Why Data, Insurance, And Proving Cannabis Is Medicine Matter More Than Schedule III
The federal government’s move to reclassify cannabis has created a rare moment of clarity and confusion at the same time. Medical cannabis is now federally legal within a defined lane, DEA oversight is poised to expand, and the long‑sought integration of cannabis into mainstream healthcare suddenly feels closer than ever. The shift raises three urgent questions: how the DEA will scale its role, how the industry will generate the data needed for insurance coverage, and how patients will navigate a system that is finally beginning to acknowledge their needs.
These themes took center stage during The Medical Lane panel at last week’s IgniteIt Cannabis Capital Conference in Chicago, where Dentons partner Eric Berlin moderated a discussion with Victoria Walker of Leafwell, Cresco Labs (OTC: CRBLF) CEO Charlie Bachtell, and Anja Biosciences CEO and Charlotte’s Web (OTC: CWBHF) co-founder Joel Stanley.

DEA Oversight Will Expand, but the Framework Already Exists
One of the most consequential unknowns is how the DEA will manage quota, registration, and chain‑of‑custody requirements for a vastly larger universe of Schedule III cannabis operators. Stanley, whose company holds one of the few Schedule I manufacturing registrations, said the agency is not starting from scratch.
“Quota is how much of a controlled substance you are allowed to produce,” he explained. “The DEA facilitates quota‑requested transactions between entities, and they actually do a really good job with that already.”
The challenge is scale. Moving state‑licensed medical cannabis into Schedule III will require the agency to grow its capacity quickly. Still, Stanley was optimistic.
“As it moves to Schedule III, it’s going to have to scale up so that it works for the industry,” he said. “I think that it can. I really do.”
Bachtell agreed that the structure is unusual but workable.
“It was a little bit different than I think any of us anticipated,” he said. “But we do know that the federal government has issued a final rule making state-licensed legal medical cannabis federally legal.”
For him, that fact alone marks a historic shift.
Data Will Determine Access, Insurance Coverage, and Market Growth
If rescheduling opened the door, data will determine who gets to walk through it. The final order emphasizes real‑world outcomes, and insurers will demand evidence before covering cannabis‑based therapies.
Walker said the industry has only half the picture today.
“We have tons of patient data on the conditions they are working to treat,” she said. “What we don’t necessarily have is what they’re using to treat it and how it’s working.”
She believes the gap can close quickly.
“It could be months, definitely not years,” she said. “It’s just a matter of bringing those datasets together.”
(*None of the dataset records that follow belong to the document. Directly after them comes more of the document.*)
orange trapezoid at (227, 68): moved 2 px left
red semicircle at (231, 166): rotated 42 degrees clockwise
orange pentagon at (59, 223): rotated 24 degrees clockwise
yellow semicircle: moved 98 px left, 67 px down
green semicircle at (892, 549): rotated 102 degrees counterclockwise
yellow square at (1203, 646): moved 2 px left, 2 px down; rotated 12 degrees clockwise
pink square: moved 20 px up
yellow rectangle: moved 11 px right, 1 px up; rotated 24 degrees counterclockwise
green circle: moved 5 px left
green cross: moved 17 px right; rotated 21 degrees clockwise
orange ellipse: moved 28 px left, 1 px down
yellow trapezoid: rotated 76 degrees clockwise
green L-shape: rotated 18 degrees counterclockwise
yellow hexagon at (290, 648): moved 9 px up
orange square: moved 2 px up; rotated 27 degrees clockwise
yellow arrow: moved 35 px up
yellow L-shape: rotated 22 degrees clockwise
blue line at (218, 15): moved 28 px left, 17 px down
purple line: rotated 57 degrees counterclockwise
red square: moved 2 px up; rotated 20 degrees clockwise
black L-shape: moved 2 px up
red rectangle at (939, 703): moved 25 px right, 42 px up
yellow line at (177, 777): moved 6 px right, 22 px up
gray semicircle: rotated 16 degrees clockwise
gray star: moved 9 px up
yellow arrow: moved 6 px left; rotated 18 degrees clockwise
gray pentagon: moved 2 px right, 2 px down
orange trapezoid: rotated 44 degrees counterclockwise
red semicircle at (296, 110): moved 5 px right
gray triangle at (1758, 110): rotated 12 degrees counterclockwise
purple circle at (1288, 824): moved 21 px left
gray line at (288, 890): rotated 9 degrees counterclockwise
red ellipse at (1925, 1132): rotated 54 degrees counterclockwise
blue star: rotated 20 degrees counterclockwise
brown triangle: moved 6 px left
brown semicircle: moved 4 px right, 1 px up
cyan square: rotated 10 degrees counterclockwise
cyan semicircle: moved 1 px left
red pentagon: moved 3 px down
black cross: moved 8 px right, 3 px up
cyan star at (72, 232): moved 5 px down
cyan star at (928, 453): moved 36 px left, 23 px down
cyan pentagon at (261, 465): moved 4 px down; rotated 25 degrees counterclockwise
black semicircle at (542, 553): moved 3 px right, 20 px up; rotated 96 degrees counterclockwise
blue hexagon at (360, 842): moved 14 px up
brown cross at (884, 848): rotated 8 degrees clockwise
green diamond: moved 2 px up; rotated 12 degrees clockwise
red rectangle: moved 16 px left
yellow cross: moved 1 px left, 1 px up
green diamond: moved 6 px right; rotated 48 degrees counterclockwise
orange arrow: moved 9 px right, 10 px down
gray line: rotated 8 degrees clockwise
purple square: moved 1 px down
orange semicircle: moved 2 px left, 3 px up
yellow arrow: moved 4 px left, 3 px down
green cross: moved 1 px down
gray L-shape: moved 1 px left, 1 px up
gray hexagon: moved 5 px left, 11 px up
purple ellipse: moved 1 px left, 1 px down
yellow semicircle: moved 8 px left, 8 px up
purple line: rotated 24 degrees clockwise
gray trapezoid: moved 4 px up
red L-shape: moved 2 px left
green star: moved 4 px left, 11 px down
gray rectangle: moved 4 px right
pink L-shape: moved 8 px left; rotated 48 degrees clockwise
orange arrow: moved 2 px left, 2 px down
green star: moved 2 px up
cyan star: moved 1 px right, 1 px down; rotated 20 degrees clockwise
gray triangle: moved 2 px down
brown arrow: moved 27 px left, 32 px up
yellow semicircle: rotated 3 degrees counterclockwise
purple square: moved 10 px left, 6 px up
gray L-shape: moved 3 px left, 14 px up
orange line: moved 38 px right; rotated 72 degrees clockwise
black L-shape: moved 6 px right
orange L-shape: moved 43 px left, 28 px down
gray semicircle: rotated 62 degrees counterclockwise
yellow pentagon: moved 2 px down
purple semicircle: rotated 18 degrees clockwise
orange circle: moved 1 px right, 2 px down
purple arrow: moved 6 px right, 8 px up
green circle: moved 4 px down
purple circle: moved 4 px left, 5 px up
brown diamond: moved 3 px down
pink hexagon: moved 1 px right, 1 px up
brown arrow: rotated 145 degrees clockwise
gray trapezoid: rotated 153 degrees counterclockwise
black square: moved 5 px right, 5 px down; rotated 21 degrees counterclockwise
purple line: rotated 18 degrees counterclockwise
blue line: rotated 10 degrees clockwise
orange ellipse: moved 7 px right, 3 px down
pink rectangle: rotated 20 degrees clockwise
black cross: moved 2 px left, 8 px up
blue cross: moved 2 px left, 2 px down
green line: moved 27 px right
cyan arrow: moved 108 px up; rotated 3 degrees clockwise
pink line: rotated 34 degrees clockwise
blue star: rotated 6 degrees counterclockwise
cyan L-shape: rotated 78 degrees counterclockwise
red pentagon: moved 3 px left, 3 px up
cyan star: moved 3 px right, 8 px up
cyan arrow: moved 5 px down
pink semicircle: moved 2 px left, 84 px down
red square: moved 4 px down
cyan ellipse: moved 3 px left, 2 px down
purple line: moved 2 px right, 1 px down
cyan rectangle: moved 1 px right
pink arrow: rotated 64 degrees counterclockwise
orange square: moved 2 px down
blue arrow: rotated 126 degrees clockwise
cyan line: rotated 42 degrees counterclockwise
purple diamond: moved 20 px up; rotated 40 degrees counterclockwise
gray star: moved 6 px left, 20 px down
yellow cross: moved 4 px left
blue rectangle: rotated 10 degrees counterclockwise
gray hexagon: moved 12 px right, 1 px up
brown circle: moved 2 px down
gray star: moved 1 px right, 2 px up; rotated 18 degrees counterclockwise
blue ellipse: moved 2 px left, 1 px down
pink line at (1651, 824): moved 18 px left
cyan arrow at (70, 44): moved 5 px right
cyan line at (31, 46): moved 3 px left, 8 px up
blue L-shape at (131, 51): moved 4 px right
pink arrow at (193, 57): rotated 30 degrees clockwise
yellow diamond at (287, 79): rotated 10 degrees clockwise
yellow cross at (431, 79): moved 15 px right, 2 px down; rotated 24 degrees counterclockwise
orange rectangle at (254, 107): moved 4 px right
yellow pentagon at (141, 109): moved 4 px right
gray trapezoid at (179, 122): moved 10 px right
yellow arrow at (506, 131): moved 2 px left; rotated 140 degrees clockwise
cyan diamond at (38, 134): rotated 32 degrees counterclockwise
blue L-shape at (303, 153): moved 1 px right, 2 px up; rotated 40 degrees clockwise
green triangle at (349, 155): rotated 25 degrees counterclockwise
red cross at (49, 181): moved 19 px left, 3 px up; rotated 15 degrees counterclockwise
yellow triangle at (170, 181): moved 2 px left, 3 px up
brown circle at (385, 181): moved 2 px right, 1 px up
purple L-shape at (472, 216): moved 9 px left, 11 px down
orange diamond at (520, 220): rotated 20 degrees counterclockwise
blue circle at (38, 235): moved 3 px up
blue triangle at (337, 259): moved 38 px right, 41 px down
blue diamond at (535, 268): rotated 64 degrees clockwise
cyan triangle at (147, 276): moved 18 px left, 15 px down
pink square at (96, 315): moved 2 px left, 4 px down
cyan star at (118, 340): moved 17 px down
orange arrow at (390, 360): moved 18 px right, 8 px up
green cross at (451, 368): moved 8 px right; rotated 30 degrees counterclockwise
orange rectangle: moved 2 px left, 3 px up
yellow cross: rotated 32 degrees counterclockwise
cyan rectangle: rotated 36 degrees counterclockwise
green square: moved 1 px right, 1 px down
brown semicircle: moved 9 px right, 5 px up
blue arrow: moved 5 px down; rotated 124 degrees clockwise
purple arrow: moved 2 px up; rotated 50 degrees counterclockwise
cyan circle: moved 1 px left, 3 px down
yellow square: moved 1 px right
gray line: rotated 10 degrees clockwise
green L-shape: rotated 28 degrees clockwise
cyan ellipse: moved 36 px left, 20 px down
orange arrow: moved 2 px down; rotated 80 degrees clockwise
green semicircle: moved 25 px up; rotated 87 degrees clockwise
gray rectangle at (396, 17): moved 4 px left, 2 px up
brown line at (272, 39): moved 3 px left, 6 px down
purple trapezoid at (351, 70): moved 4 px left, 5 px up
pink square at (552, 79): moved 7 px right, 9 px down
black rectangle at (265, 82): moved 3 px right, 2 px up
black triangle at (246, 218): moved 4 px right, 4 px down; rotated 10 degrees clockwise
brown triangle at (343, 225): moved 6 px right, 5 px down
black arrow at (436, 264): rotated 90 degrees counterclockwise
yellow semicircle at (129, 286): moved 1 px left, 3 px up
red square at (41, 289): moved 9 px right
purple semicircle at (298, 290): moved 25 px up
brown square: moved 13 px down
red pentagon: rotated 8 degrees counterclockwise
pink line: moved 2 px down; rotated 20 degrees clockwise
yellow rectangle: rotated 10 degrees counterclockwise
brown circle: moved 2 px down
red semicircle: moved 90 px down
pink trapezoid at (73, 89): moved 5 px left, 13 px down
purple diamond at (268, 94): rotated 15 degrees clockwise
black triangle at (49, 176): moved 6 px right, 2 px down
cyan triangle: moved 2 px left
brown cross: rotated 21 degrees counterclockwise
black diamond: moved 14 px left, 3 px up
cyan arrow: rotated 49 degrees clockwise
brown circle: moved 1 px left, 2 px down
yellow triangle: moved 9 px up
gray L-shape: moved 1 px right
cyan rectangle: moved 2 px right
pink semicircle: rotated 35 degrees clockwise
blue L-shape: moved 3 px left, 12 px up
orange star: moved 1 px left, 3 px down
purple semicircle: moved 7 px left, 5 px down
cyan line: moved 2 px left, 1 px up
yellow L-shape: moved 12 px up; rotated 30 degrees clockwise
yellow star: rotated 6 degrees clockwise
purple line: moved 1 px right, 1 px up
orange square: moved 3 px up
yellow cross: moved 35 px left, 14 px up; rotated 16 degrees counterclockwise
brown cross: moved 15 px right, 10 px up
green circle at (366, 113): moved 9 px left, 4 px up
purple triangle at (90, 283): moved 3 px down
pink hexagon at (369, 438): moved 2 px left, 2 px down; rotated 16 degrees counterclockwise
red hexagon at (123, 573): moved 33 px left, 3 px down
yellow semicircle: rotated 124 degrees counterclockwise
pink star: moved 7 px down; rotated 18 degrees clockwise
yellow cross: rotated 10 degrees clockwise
Bachtell was direct about what that data could unlock.
“The most impactful change would be insurance coverage, without a doubt,” he said. “That would be the most impactful thing that could happen.”
Stanley added that the CMS/CMMI program for coverage for full‑spectrum CBD is already building the evidence base.
“Data and evidence are the new currency for cannabis,” he said. “We’re not trying to legalize anymore. We’re trying to integrate what we know has always been a medicine into Western medicine.”
Patients Stand to Benefit Most, but Only if the System Supports Them
Walker emphasized that rescheduling has cultural consequences as well as regulatory ones.
“Rescheduling just gave Americans permission to use cannabis,” she said. “We’re hoping that the floodgates open.”
Even in adult‑use states, she noted, medical programs remain essential because patients want guidance, structure, and protection.
“It’s scary to walk into a dispensary knowing nothing and trying to figure out how to navigate whatever ailment you’re trying to fix,” she said. “Physicians will continue to be a big part of this process.”
Asked who wins in the Medical Lane, Walker didn’t hesitate.
“I think patients win. Consumers win,” she said. “People aren’t going to have to whisper about it anymore.”